--- Your objective ---
From the entries that follow, copy each line in which "numRows" appears.
--- START ---
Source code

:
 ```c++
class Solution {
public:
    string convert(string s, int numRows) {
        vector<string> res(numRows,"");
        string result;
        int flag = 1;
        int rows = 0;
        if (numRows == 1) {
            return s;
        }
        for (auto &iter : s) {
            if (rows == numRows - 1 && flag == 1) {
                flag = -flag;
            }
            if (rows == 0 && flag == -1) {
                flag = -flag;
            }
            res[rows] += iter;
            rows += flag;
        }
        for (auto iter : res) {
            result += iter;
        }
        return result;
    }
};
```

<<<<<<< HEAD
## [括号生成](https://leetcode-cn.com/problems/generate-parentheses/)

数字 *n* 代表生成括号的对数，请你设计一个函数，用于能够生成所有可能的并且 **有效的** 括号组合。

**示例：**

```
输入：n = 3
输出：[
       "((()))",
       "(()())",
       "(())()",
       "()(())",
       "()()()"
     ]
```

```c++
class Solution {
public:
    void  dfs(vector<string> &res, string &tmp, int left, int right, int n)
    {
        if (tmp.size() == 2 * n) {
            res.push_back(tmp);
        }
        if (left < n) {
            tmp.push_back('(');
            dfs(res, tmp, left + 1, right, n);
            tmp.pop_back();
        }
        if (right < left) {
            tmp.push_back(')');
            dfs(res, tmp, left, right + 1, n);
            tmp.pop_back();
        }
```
--- END ---
--- Solution for this problem ---
    string convert(string s, int numRows) {
        vector<string> res(numRows,"");
        if (numRows == 1) {
            if (rows == numRows - 1 && flag == 1) {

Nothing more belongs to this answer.